En tercer lugar, tenemos grupos paramilitares o milicias armadas que, en connivencia con el presidente y el partido republicano, están dispuestos a utilizar la amenaza de la violencia, o la violencia misma, para defender la victoria del presidente aunque no sea real. Como han comentado varios expertos, estas milicias son peligrosas sobre todo si no hay un rechazo unánime y se les da legitimidad de forma tácita, como ha hecho Trump con grupos como los Proud Boys.

Finalmente, en Estados Unidos tenemos una situación de alta polarización afectiva entre los votantes republicanos y demócratas, que los últimos años se ha acentuado empujada por las redes sociales y la extrema ideologización de los medios de comunicación. Si, hace unos años, simpatizantes de uno y otro partido podían ser amigos y tener relaciones cordiales, esto ahora se hace mucho más impensable.

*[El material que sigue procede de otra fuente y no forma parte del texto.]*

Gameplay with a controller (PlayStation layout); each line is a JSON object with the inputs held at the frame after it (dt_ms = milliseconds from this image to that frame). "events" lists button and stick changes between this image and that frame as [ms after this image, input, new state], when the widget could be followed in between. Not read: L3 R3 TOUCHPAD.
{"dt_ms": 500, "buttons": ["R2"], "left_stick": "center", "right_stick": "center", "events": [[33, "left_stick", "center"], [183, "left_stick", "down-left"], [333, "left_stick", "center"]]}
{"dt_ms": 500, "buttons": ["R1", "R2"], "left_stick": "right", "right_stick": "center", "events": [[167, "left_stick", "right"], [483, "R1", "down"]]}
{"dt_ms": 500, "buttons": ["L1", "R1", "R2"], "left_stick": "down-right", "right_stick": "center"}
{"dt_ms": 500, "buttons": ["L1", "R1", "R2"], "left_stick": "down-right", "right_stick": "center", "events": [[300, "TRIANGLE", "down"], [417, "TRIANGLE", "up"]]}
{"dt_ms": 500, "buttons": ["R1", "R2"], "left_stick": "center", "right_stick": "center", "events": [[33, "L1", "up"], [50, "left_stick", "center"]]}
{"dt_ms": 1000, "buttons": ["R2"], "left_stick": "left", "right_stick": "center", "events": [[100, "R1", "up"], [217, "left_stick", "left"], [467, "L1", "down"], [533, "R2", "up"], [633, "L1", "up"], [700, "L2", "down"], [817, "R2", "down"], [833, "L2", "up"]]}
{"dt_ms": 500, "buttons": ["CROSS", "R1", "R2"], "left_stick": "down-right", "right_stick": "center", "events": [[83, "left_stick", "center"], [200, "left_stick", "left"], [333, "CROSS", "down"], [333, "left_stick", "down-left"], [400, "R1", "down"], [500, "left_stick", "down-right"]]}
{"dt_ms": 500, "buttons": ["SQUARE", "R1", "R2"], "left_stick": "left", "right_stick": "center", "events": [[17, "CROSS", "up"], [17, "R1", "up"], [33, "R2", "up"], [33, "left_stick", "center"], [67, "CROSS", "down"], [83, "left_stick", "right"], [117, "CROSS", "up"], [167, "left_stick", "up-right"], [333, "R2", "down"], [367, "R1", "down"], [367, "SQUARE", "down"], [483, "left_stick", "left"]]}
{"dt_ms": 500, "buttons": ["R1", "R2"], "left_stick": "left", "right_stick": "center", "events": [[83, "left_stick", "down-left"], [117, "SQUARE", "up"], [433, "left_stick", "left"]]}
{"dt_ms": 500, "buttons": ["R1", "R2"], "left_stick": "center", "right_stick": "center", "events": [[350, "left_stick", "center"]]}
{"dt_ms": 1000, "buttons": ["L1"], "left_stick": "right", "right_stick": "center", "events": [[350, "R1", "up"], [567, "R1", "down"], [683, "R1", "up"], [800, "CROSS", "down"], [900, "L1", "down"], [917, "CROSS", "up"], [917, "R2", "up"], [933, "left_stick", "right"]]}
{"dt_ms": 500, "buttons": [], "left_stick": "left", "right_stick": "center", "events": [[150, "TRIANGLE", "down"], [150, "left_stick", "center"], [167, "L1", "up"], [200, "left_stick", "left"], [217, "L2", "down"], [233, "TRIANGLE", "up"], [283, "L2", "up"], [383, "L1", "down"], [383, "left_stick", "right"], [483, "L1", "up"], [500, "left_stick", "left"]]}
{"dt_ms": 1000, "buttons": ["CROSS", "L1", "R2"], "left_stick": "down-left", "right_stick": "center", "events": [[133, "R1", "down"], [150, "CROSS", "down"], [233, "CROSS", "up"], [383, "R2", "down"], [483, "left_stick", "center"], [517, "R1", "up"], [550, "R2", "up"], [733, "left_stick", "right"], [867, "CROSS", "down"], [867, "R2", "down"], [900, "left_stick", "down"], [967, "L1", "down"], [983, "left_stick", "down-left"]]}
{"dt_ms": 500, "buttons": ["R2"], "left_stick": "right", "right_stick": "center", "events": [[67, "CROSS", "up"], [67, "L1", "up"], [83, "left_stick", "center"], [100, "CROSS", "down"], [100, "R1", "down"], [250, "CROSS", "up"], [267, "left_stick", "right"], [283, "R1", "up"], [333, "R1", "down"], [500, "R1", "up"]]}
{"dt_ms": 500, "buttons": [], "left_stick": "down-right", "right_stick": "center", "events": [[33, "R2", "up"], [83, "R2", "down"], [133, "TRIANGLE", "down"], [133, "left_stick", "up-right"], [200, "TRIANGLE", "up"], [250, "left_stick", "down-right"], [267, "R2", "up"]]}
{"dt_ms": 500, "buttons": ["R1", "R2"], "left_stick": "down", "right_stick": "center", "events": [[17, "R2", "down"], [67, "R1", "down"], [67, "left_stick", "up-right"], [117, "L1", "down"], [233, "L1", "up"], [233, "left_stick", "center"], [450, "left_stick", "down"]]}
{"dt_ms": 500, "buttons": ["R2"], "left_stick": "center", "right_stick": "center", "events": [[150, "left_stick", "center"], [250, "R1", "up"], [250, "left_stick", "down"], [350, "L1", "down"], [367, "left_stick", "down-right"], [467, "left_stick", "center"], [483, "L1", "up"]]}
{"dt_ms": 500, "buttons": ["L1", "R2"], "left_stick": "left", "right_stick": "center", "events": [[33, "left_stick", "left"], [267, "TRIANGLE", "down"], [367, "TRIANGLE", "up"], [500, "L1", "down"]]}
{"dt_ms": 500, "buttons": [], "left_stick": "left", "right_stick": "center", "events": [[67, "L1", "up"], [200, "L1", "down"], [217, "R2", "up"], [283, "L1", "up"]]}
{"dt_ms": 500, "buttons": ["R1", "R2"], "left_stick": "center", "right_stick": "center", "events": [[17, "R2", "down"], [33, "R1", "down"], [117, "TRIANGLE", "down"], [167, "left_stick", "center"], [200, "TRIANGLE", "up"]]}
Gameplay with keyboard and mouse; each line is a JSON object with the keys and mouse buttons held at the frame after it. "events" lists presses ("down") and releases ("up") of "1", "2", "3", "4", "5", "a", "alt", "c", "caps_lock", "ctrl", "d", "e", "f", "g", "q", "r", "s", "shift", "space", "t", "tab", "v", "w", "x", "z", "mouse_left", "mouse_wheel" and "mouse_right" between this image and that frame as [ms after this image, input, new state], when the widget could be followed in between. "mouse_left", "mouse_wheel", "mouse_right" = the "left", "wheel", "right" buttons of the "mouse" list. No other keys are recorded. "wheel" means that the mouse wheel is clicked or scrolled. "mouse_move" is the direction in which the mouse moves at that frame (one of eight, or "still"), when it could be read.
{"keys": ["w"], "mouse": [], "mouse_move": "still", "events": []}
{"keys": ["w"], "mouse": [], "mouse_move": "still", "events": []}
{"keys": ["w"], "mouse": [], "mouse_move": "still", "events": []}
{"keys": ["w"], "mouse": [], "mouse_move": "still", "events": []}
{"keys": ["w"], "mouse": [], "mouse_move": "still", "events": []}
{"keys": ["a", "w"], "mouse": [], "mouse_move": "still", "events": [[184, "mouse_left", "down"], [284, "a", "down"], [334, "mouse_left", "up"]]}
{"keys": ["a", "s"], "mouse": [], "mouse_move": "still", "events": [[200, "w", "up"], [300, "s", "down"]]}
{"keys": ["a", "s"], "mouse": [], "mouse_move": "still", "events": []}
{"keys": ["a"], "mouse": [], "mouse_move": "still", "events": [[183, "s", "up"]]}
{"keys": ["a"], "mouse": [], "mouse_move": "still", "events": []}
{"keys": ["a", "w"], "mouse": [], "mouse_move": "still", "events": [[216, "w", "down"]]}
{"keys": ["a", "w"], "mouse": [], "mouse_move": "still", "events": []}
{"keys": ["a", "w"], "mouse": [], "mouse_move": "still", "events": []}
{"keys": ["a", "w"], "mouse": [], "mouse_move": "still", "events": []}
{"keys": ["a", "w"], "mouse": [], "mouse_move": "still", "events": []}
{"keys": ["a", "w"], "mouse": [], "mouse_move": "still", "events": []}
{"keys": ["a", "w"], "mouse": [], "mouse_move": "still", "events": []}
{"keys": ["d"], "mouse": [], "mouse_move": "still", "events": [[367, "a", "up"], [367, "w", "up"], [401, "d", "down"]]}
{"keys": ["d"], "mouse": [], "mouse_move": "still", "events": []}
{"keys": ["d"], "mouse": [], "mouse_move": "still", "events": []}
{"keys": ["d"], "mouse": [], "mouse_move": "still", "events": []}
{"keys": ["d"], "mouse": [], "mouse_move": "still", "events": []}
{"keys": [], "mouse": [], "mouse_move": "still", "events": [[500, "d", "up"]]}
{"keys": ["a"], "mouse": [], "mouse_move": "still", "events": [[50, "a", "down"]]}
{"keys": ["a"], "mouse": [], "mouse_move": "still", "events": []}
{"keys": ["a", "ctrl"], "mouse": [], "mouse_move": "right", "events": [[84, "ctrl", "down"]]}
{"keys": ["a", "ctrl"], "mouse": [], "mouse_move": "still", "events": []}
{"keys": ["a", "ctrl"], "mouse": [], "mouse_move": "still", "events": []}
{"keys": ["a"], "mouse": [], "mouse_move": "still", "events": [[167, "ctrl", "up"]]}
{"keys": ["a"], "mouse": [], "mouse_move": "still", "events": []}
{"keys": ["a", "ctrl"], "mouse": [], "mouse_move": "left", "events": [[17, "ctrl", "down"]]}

La suma de todos estos factores hace que la situación sea potencialmente explosiva. A corto plazo, lo más tranquilizador habría sido la victoria clara de uno de los dos contrincantes. Esto, a pesar de la polarización afectiva y las actitudes antidemocráticas del presidente, habría favorecido una resolución por la vía democrática, como ha sido el caso en la mayoría de elecciones que se han celebrado en los Estados Unidos. Pero los resultados electorales están poniendo a prueba la resiliencia del sistema democrático estadounidense. Esto no quiere decir que tenga que haber necesariamente un conflicto violento, pero sí que no podemos descartar esta posibilidad. Finalmente, al margen de cómo se resuelvan las elecciones, la situación que vivimos hace patente que, a largo plazo, EE.UU. ha de plantearse seriamente cómo coser las costuras de una sociedad tan rota y dividida, donde las elecciones acaban siendo juegos de suma cero en los que se puede perder o ganar mucho por pocos votos.